Saint Patrick was a real person, like most saints. He was born around 387 A.D., and he died around 460, or 492 A.D. His feast day, like most, is celebrated on the day of his death, March 17. His birth name was actually Maewyn Succat – it wasn’t until he was in the Church that it was changed to Patricius, or Patrick. Saint Patrick, the Apostle of Ireland, was born in Kilpatrick, near Dumbarton, which is in Scotland. At the age of 16, he was kidnapped by Irish raiders and enslaved as a shepherd for six years . He wrote that his faith grew in captivity, and that he prayed daily. After six years he heard a voice telling him that he would soon go home, and then later, that his ship was ready. Fleeing his master, he traveled to a port, two hundred miles away, where he found a ship and, after various adventures, returned home to his family, now in his early twenties. He attributed his ability to persevere to his faith in God. After becoming a cleric, he returned to northern and western Ireland as a Romano-British Christian missionary and an ordained bishop, but little is known about the places where he worked. By the seventh century, he had already come to be revered as the patron saint of Ireland. Saint Patrick is the primary patron saint of Ireland, joined by Saints Brigid and Columba. Calpornius, his father, was a deacon, his grandfather Potitus, a priest.
St. Patrick used a three-leafed shamrock to explain the Holy Trinity to pagan Irish, forever linking the shamrock with him and the Irish in the popular imagination. He would tie shamrocks to his robes, which is why the color green is worn.
Popular folklore attributes the fact that there are no snakes in Ireland to Saint Patrick, who, according to legend, drove them all out, and as a result, there are no snakes in Ireland, to this day. True enough, there are no snakes in Ireland. However, there never were. The icy waters that surround the island country prevented snakes from ever migrating there, to begin with.
Green may be the national color of Ireland, but the color most associated with St. Patrick is blue. The Order of St. Patrick was established in 1783 as the senior order of chivalry in the Kingdom of Ireland. The color associated with the honor needed to differentiate it from the Order of the Garter (dark blue) and the Order of the Thistle (green).
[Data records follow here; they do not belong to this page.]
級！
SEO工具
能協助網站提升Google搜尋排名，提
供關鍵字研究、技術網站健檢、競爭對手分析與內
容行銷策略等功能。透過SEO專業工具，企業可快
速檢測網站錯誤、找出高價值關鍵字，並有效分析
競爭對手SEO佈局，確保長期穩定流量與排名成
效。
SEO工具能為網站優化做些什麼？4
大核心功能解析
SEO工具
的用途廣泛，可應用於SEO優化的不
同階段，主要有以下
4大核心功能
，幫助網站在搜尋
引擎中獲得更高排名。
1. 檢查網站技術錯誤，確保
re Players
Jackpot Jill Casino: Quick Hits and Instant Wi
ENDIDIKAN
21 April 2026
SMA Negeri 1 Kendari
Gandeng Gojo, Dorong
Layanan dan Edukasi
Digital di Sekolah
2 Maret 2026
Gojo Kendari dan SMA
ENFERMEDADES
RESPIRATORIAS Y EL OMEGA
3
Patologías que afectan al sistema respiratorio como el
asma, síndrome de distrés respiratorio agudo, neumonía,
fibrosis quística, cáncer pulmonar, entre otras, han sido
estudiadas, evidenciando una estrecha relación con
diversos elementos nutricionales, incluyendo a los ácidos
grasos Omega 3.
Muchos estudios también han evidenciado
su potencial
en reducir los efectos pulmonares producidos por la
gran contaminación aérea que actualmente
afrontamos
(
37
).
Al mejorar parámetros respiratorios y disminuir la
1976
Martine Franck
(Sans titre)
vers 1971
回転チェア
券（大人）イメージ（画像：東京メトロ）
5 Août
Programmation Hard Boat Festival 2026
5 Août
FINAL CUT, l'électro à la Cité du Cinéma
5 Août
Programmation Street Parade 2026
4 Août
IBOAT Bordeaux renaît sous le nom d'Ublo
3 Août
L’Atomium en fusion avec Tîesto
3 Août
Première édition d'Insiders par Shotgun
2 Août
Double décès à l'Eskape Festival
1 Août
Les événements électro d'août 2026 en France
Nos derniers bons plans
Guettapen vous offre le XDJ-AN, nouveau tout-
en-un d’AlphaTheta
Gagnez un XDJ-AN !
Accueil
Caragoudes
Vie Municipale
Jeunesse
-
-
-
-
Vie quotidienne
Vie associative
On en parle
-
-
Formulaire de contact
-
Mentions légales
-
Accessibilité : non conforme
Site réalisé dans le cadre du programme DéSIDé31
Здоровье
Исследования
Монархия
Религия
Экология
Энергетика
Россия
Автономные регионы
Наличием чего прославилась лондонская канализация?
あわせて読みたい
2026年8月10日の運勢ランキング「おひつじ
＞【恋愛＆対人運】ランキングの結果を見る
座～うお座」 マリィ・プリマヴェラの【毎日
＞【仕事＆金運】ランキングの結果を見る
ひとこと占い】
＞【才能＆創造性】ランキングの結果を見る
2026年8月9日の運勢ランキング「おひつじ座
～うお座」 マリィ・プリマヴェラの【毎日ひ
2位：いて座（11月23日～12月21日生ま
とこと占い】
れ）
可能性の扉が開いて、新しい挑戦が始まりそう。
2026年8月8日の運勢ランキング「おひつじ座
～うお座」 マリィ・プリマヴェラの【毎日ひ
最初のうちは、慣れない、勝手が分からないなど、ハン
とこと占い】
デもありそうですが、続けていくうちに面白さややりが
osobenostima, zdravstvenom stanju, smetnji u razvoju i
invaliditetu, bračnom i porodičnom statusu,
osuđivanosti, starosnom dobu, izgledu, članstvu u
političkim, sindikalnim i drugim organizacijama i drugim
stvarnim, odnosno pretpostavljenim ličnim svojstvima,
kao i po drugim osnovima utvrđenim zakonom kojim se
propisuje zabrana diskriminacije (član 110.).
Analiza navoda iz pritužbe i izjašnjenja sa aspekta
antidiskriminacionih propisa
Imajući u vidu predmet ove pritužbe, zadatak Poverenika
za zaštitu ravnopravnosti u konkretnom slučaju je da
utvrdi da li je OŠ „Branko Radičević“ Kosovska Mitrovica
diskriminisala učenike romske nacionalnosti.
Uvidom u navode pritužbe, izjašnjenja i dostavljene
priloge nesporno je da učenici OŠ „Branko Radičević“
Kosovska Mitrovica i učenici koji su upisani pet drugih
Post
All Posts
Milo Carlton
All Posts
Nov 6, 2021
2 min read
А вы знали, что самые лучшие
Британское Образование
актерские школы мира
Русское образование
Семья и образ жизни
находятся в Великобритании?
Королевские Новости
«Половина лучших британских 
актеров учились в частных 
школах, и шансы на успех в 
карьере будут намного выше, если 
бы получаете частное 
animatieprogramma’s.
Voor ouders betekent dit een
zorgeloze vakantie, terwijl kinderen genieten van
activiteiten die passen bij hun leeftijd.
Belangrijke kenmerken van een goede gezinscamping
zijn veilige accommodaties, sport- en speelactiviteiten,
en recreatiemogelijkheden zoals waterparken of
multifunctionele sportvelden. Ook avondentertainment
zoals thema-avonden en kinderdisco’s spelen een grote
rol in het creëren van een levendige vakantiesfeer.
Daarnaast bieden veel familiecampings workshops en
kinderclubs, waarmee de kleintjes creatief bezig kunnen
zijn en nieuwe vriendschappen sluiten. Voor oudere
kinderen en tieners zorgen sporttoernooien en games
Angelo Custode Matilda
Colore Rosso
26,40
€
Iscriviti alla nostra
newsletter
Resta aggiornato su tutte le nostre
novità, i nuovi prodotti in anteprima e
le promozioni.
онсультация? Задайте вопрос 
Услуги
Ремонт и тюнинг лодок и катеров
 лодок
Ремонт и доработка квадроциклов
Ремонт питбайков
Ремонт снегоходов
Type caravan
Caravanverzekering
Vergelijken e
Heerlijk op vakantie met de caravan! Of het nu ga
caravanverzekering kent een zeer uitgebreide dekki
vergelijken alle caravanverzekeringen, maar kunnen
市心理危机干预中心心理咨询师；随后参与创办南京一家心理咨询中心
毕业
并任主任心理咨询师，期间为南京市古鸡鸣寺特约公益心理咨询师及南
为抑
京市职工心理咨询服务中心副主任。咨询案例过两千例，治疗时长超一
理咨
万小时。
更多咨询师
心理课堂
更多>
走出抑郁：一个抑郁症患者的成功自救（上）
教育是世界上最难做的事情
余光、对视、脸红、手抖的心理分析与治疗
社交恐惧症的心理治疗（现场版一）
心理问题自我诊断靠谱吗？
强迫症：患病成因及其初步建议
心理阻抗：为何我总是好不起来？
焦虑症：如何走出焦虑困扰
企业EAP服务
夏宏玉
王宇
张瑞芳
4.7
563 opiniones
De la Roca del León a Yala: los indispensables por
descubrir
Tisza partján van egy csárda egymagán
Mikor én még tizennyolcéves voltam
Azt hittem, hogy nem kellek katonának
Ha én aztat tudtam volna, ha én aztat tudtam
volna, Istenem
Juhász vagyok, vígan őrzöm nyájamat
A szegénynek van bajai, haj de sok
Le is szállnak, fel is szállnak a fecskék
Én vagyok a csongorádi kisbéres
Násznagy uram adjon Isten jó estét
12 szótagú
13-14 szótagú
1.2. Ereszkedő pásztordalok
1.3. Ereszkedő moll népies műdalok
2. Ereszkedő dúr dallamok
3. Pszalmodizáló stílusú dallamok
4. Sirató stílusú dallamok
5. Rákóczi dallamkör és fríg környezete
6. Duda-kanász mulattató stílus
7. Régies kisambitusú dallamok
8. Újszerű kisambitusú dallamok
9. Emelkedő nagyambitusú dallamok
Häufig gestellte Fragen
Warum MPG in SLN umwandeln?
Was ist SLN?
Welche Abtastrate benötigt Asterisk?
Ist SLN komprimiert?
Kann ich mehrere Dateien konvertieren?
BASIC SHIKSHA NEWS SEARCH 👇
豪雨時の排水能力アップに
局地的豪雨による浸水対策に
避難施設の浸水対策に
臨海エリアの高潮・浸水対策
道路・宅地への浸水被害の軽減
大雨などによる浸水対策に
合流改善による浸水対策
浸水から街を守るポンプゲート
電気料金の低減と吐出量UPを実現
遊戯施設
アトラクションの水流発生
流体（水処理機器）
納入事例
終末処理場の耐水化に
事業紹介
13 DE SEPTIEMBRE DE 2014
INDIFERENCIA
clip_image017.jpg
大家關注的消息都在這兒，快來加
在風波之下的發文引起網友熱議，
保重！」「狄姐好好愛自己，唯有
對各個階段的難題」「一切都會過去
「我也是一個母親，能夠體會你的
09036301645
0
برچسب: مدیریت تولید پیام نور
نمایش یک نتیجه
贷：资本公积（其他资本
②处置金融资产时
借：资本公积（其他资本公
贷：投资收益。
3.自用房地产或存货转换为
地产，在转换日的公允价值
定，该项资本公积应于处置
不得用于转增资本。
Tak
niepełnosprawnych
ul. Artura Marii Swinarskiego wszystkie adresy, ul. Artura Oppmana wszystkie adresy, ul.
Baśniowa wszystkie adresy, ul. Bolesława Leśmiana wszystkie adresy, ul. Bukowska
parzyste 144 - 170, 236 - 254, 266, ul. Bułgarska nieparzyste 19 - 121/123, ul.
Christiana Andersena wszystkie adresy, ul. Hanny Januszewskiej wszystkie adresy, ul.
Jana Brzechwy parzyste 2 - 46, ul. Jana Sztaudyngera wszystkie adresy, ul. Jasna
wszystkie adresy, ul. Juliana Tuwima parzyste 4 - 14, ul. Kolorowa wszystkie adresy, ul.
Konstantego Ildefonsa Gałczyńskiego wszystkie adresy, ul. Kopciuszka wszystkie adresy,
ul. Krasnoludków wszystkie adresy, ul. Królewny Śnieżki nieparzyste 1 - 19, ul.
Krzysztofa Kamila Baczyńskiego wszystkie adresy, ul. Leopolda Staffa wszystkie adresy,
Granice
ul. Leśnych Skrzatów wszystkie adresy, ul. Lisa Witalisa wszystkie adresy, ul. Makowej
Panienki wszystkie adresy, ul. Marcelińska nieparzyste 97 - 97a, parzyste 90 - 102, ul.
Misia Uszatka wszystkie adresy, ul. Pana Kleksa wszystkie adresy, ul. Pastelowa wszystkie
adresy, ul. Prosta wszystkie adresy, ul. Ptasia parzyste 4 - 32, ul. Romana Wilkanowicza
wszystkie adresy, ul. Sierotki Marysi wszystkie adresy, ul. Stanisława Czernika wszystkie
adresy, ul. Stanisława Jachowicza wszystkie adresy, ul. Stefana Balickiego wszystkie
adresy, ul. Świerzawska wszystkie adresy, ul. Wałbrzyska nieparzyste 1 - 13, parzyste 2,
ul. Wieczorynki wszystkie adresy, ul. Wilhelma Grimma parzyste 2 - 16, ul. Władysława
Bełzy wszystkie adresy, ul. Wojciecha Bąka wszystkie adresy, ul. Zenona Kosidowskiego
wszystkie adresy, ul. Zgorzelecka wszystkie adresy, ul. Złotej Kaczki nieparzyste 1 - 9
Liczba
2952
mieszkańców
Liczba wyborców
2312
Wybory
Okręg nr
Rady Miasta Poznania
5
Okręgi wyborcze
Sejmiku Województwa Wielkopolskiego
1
So they went with blue.
The first St. Patrick’s Day parade was held in the U.S. The Irish have been celebrating the feast of St. Patrick since the ninth century, but the first recorded parade anywhere was in Boston in 1737. The parade was not Catholic in nature, though, because the majority of Irish immigrants to the colonies were Protestant. Ireland did not have a parade of its own until 1931, in Dublin. Even today, 18 out of the 20 largest St. Patrick’s Day parades are in the states – New York’s is the largest.
While, in the United States, and elsewhere, we all wear green to celebrate Saint Patrick, in Ireland, only Catholics wear green, while protestants wear orange. Green and orange, two of the three national colors of Ireland, represent the Catholics and Protestants, respectively, with white, the third national color, representing the truce between the two, on the National Flag of Ireland.